**Work item:** Lines with the string "down" must each be copied from the listing.
*** Opening of Exercise data ***
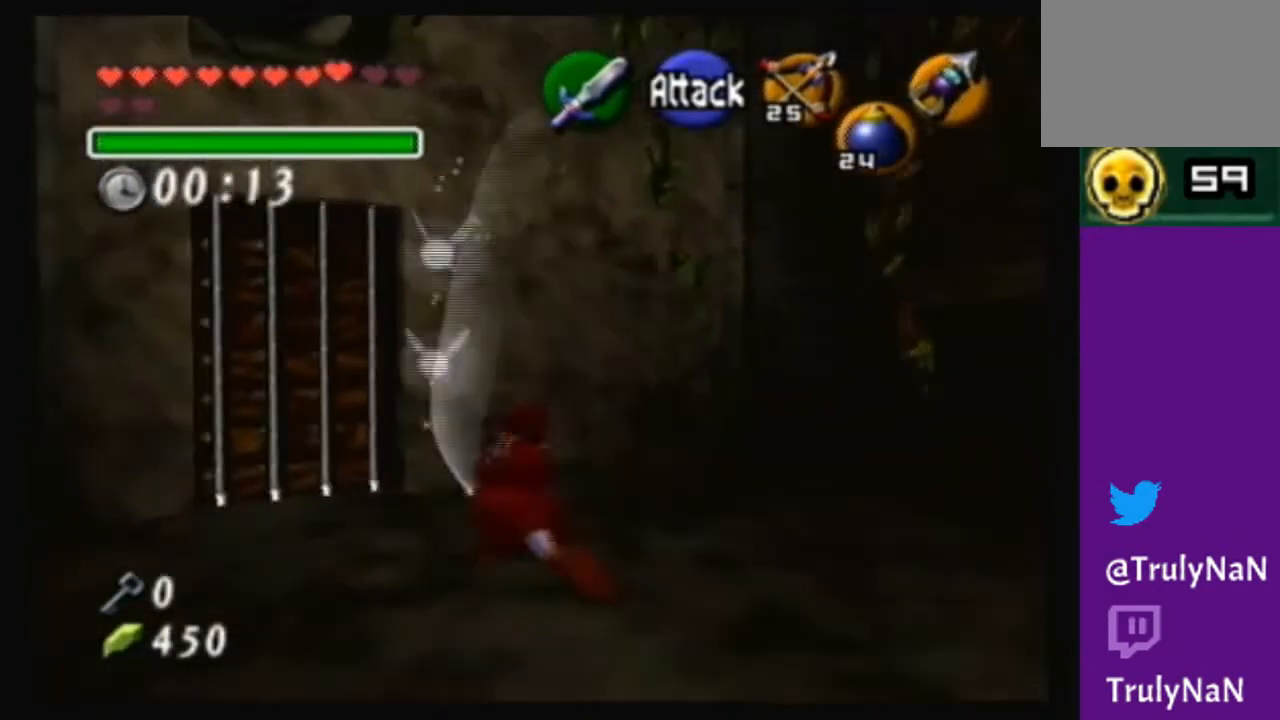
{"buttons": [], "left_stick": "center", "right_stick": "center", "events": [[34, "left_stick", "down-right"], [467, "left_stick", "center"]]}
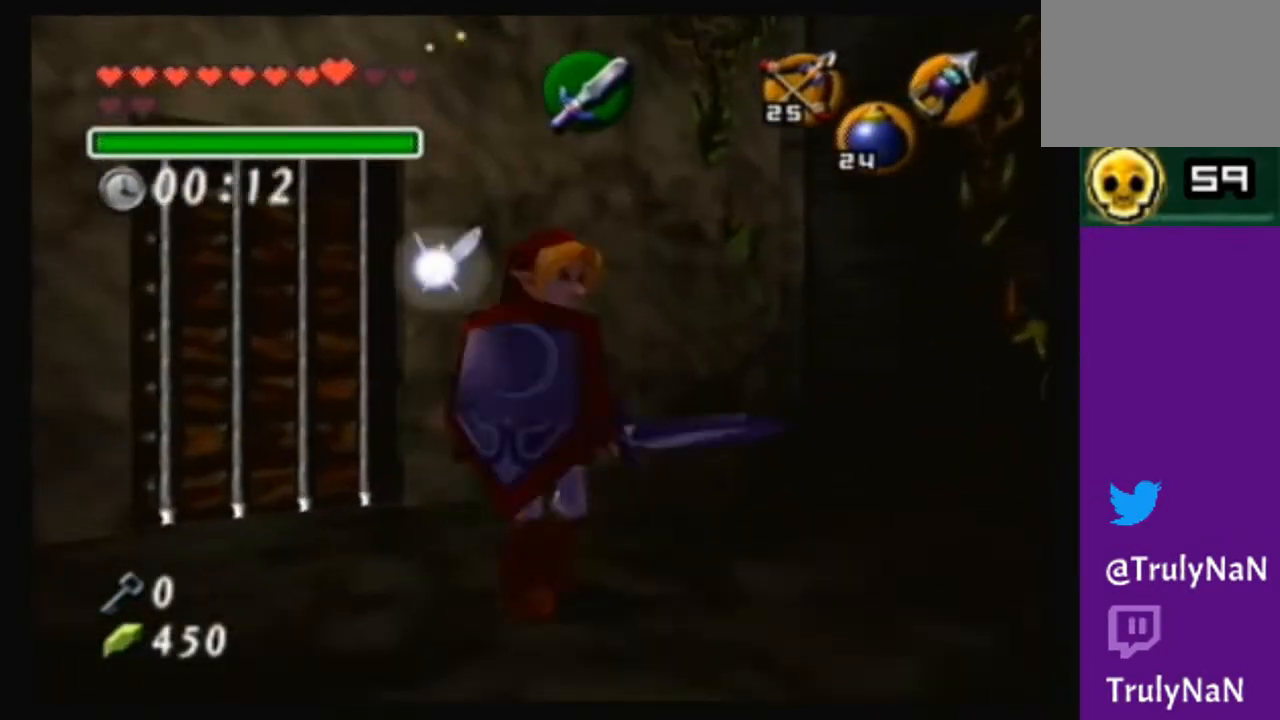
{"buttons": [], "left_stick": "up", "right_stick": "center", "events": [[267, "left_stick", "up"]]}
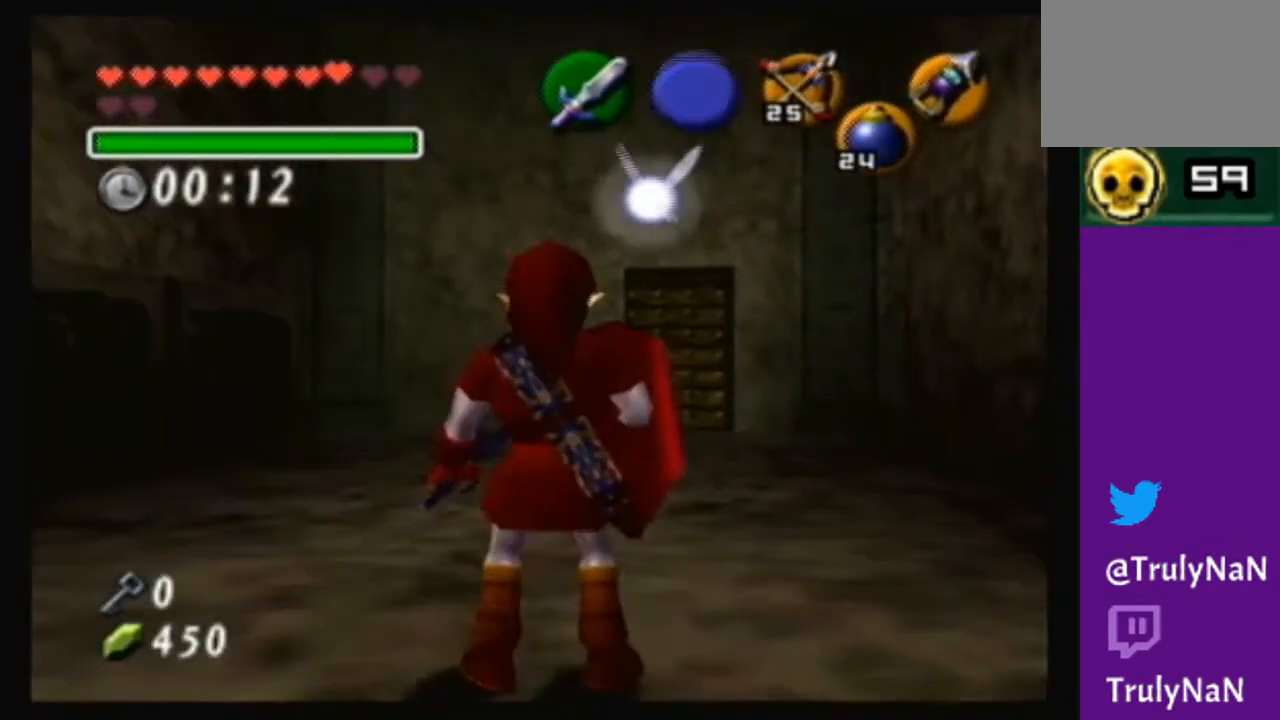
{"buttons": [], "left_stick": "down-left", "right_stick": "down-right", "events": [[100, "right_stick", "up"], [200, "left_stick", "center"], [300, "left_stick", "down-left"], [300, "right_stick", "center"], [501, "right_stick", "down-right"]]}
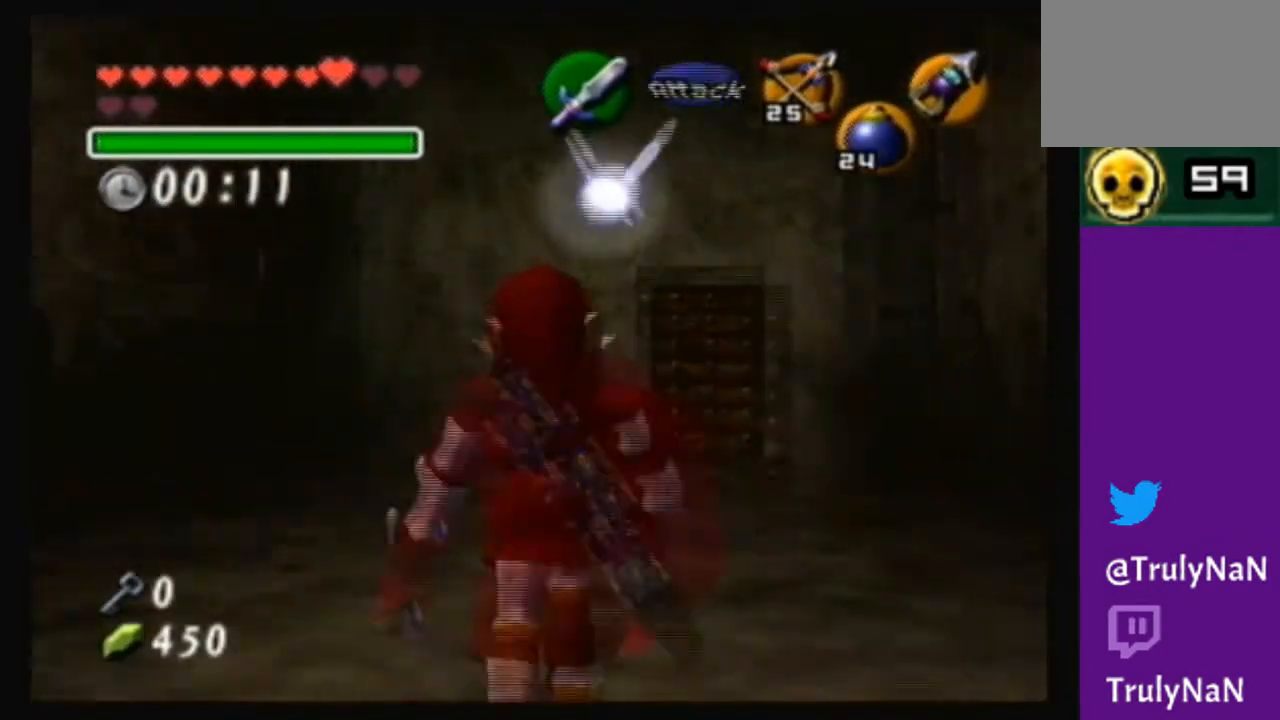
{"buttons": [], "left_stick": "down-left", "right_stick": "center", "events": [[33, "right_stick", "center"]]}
*** Close of Exercise data ***
**Exercise output:**
{"buttons": [], "left_stick": "center", "right_stick": "center", "events": [[34, "left_stick", "down-right"], [467, "left_stick", "center"]]}
{"buttons": [], "left_stick": "down-left", "right_stick": "down-right", "events": [[100, "right_stick", "up"], [200, "left_stick", "center"], [300, "left_stick", "down-left"], [300, "right_stick", "center"], [501, "right_stick", "down-right"]]}
{"buttons": [], "left_stick": "down-left", "right_stick": "center", "events": [[33, "right_stick", "center"]]}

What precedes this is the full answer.